Verilen Alıştırma 1 =
Okuma parçasına göre aşağıdaki soruları yanıtlayın:
(a) Tumazos Çelebis hangi radyoya konuştu?
(b) Tumazos Çelebis hangi iki görevle tanıtılıyor?
(c) Mihalis Papapetru hangi eski göreviyle anılıyor?

Öte yandan, hükümetin, açılan bu umut ışığını değerlendirmek yerine, müzakerelerin Guterres çerçevesi temelinde müzakerelerin yeniden başlamasına hazır olduğunu ifade etmesinin, köşeye sıkıştığı ve kaçmaya çalıştığı izlenimini verdiğini kaydetti.
 
********

Çelebis’in açıklaması
   Politis radyosuna konuşan AKEL Kıbrıs bürosu başkanı ve müzakere heyeti üyesi Tumazos Çelebis, “Mustafa Akıncı’nın stratejik paket anlaşması önerisinin ardından sergilediğimiz tutum, kararsızlığın ve panik halinin bir göstergesidir” ifadelerini kullandı.
Çelebis, Kıbrıs Rum tarafının Kıbrıslı Türk liderin bu hareketine karşılık vermemesi halinde, -her ne kadar hükümet, Genel Sekreterin raporunu farklı yorumlayarak bunu kabul etmese de- var olan sorunun, daha da büyüyeceğini kaydetti.
Çelebis şöyle devam etti:
“Akıncı’nın açıklamalarını takip etmeliyiz. Sonunda Kıbrıslı Türklerin ve Türkiye’nin geri adım atması halinde, onların zor durumda kalacağını kabul etmemiz gerekir. Akıncı, bize, Türkiye’nin ne istediğini görme fırsatı veriyor ve biz bunu değerlendirmiyoruz.
Tarafımız, müzakere zemini olarak çerçeveyi istediğini söylediği andan itibaren, Hükümet Sözcüsünün söylediği anlaşılmazdır. Tek söyleyebileceğim, değirmene gitmek istemeyen beş gün un eler”.
 
*******

Papapetru, Rum liderini uyardı 

   Rum Hükümeti Eski Sözcüsü Mihalis Papapetru “Kıbrıs Rum tarafının, Kıbrıslı Türk lider Mustafa Akıncı’nın, iki tarafın Guterres Çerçevesini imzalamasına ilişkin önerisini kabul etmekten yana açık tavır takınmaması halinde, daha düne kadar Cumhurbaşkanı çerçeveyi kabul ettiğini iddia ettiği için, güvenilmez olmakla kalmayacağız, aynı zamanda Kıbrıs’ın bir federasyon çerçevesinde yeniden birleşmesi yönündeki her türlü imkanı da etkisiz hale getireceğiz” dedi.
Yazılı açıklama yapan Papapetru, Akıncı’nın sunduğu önerinin çok önemli bir gelişme olduğunu, Kıbrıs sorununun çözümüne ilişkin yolu açtığını ifade ederek, Kıbrıs Rum liderliğinin bir kez daha tarihle karşı karşıya kaldığını kaydetti.

Görev Verileri =
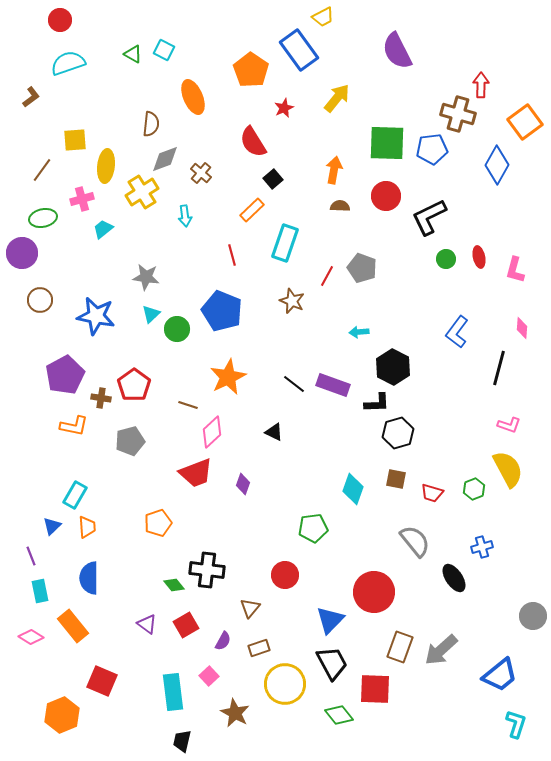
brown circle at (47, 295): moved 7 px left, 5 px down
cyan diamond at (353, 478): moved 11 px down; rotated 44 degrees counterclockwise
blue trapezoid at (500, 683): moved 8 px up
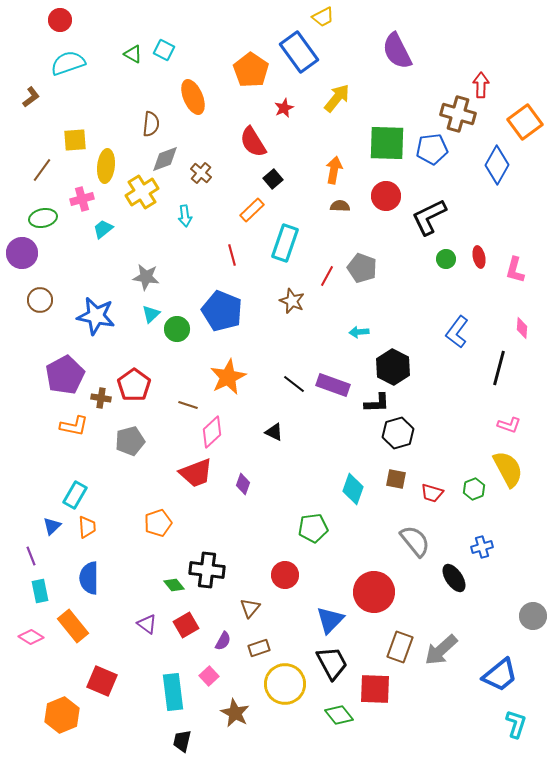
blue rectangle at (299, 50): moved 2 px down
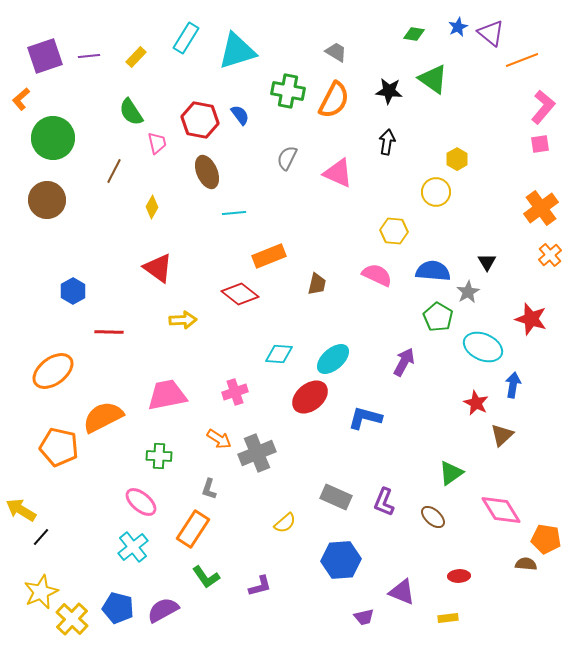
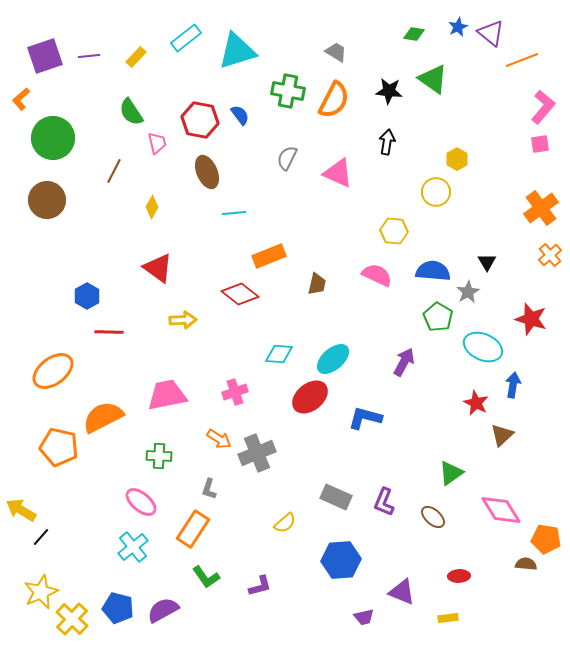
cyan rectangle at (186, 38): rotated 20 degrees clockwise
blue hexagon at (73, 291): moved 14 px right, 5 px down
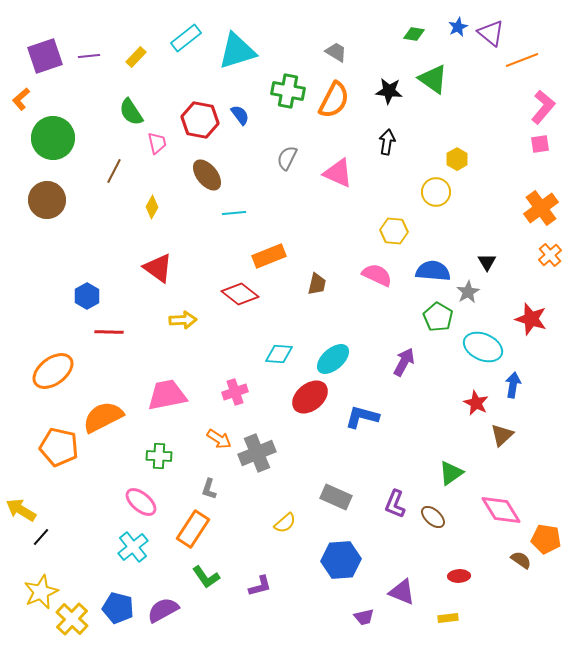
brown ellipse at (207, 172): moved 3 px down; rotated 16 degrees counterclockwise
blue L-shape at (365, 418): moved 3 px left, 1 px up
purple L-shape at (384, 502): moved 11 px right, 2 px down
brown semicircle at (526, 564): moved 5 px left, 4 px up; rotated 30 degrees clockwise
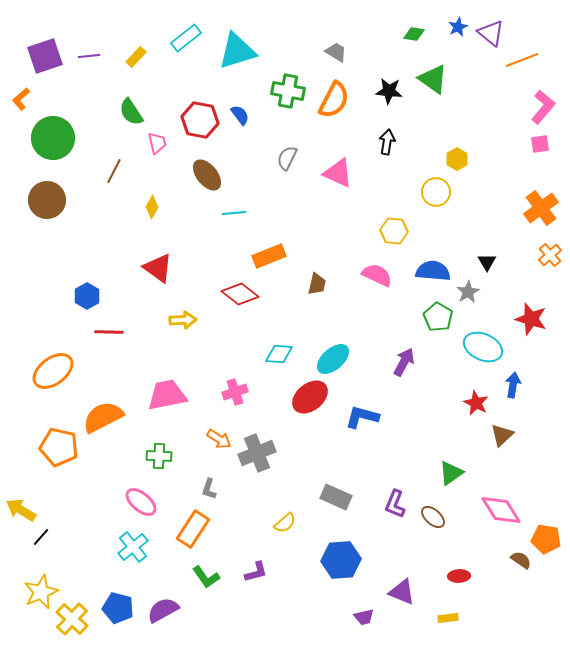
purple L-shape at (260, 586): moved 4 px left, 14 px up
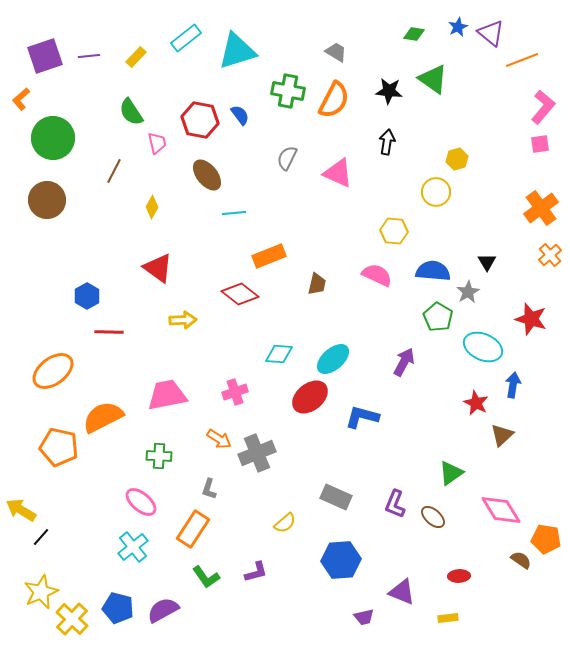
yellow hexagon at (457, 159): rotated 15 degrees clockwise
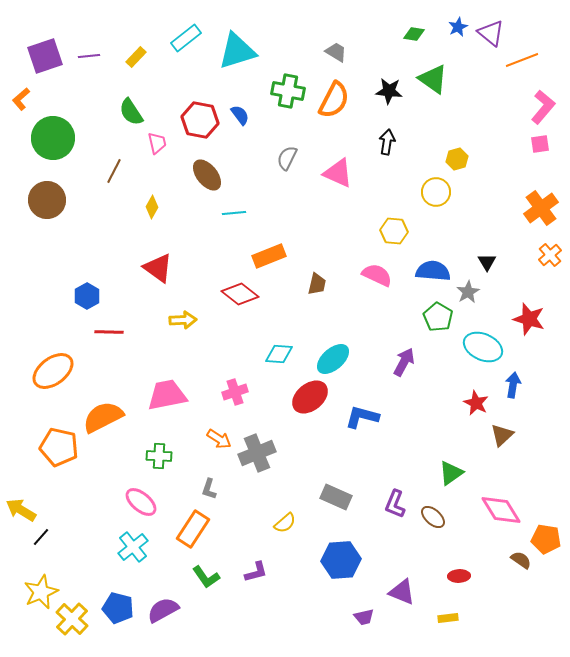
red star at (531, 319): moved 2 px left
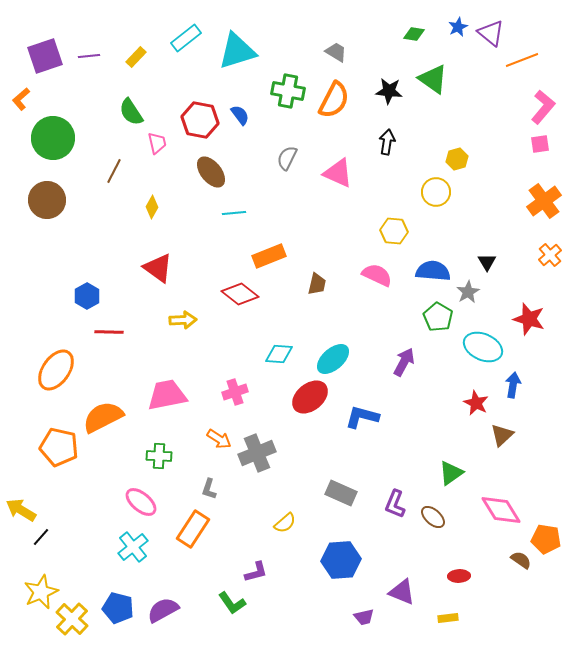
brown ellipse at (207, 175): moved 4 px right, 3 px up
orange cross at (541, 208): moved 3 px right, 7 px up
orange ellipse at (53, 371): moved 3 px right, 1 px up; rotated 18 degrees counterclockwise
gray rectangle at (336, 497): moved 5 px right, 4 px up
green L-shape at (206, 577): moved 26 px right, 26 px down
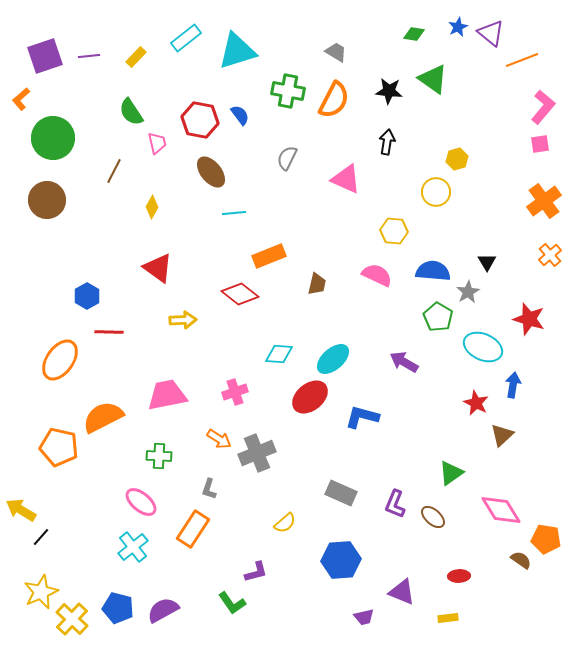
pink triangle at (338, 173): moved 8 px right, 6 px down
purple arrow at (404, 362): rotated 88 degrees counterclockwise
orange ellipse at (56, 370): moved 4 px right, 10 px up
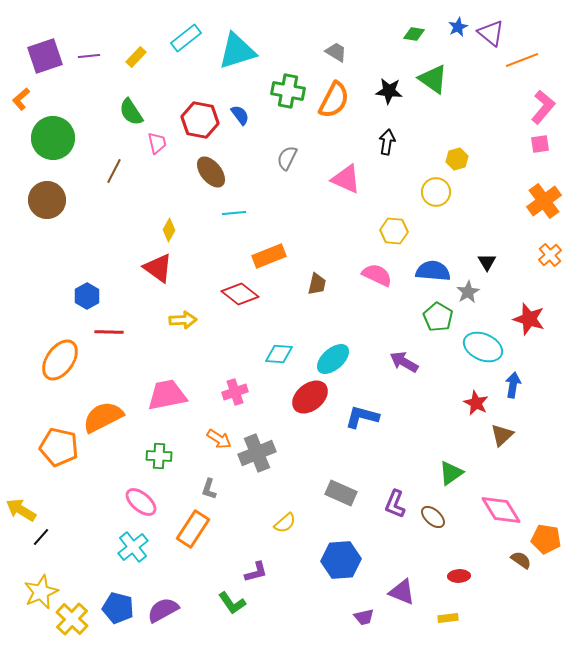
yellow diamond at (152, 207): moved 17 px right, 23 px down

Verilen Alıştırma 2 =
Yukarıdaki kayıtlarda "cyan" dizesini içeren satırları sayın ve yalnızca bu sayıyı yazın. Büyük-küçük harf ayrımı gözetilir.

Görev Çıktısı 1 =
(a) Politis radyosuna.
(b) AKEL Kıbrıs bürosu başkanı ve müzakere heyeti üyesi.
(c) Rum Hükümeti Eski Sözcüsü.

Görev Çıktısı 2 =
2